A presidential disaster declaration, which would open up so-called Stafford Act (PL 100-707) funding through FEMA, is unlikely considering HHS already has the authority to declare a public health emergency and Congress would likely appropriate emergency funding if there is a need.

“That’s a ‘break glass’ and in extreme type of case,” says Marko Bourne, who served as director of policy and program analysis at FEMA during the George W. Bush administration. “There would truly have to be something that is incredibly widespread across the country that was over and above the additional resources and ability provided under the health declaration. Stafford at that point is almost redundant.”

However, President Barack Obama might find it advantageous to declare a disaster and elevate the emergency management agency to a leadership role if public confidence in HHS and state response begins to diminish, said James Jay Carafano, a vice president at the conservative Heritage Foundation.

“When you lose credibility, you’re toast,” said Carafano. “You could potentially see situations where they jump the threshold pretty quickly because they see pressure that they have to do something.”

The federal government can clamp down on travel to and from the United States for public health reasons. That includes stopping American citizens from visiting certain countries, as well as barring foreigners from entering the United States, according to a Congressional Research Service report on Ebola issues.

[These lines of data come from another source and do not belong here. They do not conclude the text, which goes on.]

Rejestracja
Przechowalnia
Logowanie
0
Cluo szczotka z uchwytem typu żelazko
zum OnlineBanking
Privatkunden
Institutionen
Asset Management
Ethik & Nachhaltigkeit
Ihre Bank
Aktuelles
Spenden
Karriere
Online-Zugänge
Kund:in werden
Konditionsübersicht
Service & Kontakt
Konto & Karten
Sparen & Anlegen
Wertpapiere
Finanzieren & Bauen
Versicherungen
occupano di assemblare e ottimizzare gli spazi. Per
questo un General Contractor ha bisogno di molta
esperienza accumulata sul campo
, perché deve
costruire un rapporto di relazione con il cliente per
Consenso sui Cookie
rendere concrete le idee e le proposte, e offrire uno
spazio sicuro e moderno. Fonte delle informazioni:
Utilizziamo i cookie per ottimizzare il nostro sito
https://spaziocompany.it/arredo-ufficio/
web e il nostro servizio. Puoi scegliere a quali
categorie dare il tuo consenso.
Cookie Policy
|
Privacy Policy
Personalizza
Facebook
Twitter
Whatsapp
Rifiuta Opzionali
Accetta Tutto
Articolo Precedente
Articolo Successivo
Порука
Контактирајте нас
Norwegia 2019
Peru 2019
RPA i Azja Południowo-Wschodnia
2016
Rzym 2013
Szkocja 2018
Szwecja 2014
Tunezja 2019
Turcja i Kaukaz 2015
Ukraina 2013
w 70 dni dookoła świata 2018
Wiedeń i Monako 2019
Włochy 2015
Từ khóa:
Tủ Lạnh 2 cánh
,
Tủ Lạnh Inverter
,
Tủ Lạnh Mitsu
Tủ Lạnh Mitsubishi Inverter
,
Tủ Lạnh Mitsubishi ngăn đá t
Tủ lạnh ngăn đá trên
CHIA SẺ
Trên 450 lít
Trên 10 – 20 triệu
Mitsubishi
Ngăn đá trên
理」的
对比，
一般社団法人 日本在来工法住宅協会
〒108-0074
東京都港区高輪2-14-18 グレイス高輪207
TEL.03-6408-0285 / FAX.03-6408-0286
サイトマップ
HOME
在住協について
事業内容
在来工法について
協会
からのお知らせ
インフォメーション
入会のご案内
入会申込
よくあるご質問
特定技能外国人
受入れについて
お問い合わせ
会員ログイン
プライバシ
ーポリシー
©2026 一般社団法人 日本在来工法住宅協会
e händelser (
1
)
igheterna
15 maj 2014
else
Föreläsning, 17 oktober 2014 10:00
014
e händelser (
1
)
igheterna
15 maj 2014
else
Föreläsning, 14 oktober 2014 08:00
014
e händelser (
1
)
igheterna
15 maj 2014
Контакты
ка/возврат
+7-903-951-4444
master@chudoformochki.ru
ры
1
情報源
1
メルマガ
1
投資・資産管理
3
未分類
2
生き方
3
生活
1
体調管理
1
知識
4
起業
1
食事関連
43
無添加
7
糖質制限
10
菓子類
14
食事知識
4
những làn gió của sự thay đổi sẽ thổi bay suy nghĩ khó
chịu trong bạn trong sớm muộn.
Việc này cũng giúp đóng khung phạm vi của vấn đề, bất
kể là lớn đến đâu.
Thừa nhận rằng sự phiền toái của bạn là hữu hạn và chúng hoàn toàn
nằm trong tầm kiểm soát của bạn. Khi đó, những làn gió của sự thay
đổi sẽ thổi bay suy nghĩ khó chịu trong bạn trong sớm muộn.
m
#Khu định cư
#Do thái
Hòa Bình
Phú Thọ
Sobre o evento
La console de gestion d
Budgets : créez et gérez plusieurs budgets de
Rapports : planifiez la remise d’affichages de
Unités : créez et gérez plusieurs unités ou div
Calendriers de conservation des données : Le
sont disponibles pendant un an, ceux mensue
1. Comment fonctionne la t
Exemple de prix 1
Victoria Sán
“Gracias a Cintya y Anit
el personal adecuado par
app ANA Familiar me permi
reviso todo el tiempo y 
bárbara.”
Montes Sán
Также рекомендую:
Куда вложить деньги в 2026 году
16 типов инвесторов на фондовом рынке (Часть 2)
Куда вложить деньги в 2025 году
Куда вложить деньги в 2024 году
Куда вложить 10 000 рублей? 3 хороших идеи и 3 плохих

The secretary of state can prevent Americans from boarding flights to specific countries under the authority to grant and issue passports. The Supreme Court recognized that power in a 1965 decision, Zemel v. Rusk, upholding travel restrictions to Cuba after the United States cut diplomatic ties with the nation in 1961.

The government can’t criminally charge those who do not comply with the travel ban, however. A second Supreme Court decision in 1967, United States v. Laub, threw out a conspiracy indictment against people who arranged travel to Cuba for dozens of American citizens.

Obama could issue a proclamation to deny entry to any class of foreigners if they “would be detrimental to the interests of the United States,” the CRS report states. Government officials can prevent foreigners “with a communicable disease of public health significance” from entering the country under immigration law.

The Centers for Disease Control and Prevention and other federal agencies could issue directives to airlines, which can refuse transportation to anyone posing a direct threat to the health under Transportation Department regulations.

The Department of Homeland Security and the CDC maintain a public health “Do Not Board” list, the CRS report states. Airlines cannot issue boarding passes to people on the list, who are considered likely to be contagious with a communicable disease, may not adhere to public health recommendations, and are likely to board an aircraft.